* What the task requires *
Make an exact copy of the records below. Include every line.

* Data excerpts *
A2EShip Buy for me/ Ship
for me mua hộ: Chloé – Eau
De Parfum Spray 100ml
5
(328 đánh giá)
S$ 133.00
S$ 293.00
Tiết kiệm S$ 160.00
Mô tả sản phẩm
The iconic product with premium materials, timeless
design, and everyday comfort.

* Finished task *
A2EShip Buy for me/ Ship
for me mua hộ: Chloé – Eau
De Parfum Spray 100ml
5
(328 đánh giá)
S$ 133.00
S$ 293.00
Tiết kiệm S$ 160.00
Mô tả sản phẩm
The iconic product with premium materials, timeless
design, and everyday comfort.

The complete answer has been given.